Monoclonal CLL is a disease characterized by the accumulation of morphologically mature but not functionally B cells (rare T or NK) in peripheral blood, bone marrow, lymph nodes, spleen and, very rarely, in skin (2, 3). Neoplastic cells express the following surface antigens: CD19+, CD5+, CD23+, CD20+/-, slg +/- (4). The moment of the initiation of the treatment depends on the severity of the disease and the choice of treatment depends on the correct assessment of the expectancy of patient survival independent of CLL as well as the biological state of the patient and his comorbidities. The goal of treatment, especially in younger patients, should be putting them into deep remission, without a minimal residual disease (MRD – minimal residual disease). By default, the monitoring response to treatment is carried out in accordance with the criteria of the NCI (National Cancer Institute, 1988) (5), which do not take into account the condition of minimal residual disease.
Case description
A 38 year-old man was hospitalized for the first time in the Department of Hematology and Bone Marrow Transplantation, Medical University of Silesia, Katowice in August 2002. In an interview in June 2002 he said that he had noticed a significant reduction in body weight (10% within 3 months), night sweats, and recurrent infections. With comorbidities Gilbert’s syndrome diagnosed in adolescence.

§ **Stored data**

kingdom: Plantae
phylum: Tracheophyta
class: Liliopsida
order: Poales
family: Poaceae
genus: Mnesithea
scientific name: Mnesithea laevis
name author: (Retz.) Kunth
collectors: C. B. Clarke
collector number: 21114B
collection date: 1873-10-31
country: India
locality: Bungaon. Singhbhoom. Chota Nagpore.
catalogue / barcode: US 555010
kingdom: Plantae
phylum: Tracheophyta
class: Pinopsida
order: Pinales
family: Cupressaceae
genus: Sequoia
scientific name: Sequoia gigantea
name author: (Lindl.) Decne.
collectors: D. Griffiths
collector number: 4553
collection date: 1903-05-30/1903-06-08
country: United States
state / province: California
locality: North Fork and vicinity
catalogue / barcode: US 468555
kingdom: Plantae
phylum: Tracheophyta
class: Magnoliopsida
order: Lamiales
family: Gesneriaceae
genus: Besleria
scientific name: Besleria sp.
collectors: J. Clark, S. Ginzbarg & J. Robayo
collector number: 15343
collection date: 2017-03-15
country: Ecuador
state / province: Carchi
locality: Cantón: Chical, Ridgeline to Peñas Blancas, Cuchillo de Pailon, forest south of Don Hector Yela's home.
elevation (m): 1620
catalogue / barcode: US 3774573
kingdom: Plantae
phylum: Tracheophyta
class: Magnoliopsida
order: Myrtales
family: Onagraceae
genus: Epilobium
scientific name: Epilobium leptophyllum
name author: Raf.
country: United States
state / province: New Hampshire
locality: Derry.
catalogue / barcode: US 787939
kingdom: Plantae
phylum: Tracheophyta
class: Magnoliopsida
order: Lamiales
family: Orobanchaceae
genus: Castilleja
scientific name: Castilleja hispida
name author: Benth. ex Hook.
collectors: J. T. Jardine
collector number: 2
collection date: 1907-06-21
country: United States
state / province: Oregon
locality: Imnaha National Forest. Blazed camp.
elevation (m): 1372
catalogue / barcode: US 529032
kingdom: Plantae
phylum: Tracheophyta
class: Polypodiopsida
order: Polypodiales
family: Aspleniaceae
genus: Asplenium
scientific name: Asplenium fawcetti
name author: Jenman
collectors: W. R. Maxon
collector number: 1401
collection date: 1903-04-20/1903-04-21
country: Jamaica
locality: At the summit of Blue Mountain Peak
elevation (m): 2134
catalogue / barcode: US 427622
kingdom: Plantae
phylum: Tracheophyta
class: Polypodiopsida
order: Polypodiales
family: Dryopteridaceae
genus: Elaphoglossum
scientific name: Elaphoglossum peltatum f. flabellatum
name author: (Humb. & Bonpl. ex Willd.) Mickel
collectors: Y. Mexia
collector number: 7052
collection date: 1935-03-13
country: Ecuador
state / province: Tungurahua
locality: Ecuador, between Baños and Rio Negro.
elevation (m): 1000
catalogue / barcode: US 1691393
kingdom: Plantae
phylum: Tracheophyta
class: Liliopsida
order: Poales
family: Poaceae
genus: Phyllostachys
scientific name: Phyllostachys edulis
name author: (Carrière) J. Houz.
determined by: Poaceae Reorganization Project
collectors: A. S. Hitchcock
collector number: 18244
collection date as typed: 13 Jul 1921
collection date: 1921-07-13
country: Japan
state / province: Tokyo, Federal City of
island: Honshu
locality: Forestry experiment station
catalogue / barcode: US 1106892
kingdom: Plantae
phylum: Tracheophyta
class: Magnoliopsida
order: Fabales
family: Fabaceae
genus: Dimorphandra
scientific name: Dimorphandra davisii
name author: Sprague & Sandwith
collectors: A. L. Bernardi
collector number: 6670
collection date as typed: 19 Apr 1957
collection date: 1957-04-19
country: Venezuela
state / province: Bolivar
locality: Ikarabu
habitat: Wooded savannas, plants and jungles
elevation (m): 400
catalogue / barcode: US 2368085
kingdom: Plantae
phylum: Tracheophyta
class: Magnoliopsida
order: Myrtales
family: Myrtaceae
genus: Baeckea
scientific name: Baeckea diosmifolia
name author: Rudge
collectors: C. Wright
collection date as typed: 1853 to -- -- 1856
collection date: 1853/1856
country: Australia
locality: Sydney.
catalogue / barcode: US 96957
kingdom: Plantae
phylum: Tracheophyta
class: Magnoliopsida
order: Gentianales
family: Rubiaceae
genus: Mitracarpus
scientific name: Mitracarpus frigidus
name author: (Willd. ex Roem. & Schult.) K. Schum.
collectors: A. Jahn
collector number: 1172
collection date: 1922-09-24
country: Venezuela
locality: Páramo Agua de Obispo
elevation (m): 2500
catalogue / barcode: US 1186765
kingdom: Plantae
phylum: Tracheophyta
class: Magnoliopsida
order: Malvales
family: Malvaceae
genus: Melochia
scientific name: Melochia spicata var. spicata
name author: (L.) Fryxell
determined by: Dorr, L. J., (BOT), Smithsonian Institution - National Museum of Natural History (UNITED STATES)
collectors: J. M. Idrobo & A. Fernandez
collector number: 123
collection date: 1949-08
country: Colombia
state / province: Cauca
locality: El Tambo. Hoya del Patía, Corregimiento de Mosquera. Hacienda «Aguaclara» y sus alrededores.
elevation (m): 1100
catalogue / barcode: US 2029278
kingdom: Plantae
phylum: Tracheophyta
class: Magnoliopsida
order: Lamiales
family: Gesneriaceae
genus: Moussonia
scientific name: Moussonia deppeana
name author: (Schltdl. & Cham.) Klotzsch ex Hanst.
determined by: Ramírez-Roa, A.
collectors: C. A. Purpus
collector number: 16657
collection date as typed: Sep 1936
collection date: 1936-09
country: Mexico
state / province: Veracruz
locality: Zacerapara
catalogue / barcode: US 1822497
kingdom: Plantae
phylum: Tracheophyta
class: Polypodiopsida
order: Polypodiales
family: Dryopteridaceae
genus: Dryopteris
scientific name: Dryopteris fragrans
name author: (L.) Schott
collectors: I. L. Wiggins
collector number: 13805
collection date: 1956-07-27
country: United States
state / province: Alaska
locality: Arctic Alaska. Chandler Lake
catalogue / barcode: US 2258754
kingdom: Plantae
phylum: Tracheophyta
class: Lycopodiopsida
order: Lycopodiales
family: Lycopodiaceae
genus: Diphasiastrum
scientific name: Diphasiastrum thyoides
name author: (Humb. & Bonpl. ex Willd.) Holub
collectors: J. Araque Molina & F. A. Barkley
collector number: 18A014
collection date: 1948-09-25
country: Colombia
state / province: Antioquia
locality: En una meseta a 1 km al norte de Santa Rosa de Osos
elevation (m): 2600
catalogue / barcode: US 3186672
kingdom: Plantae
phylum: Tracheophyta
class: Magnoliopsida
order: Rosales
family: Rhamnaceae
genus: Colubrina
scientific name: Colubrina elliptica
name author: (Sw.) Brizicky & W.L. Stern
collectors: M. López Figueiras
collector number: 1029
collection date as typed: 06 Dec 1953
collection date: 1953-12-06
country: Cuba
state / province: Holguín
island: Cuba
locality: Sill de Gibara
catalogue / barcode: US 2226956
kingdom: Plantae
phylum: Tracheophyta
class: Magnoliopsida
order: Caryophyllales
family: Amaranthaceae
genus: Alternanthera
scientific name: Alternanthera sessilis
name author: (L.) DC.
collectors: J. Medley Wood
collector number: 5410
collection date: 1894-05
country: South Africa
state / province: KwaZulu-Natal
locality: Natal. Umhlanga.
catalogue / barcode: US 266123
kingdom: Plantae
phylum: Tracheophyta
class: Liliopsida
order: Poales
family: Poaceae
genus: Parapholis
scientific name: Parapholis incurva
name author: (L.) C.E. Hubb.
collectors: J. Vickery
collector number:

§ **PROBLEM TO WORK ON**
Quote the stretch of the CLL case passage from "Case description" through "diagnosed in adolescence.".

§ **RESULT FOR THIS EXERCISE**
Case description
A 38 year-old man was hospitalized for the first time in the Department of Hematology and Bone Marrow Transplantation, Medical University of Silesia, Katowice in August 2002. In an interview in June 2002 he said that he had noticed a significant reduction in body weight (10% within 3 months), night sweats, and recurrent infections. With comorbidities Gilbert’s syndrome diagnosed in adolescence.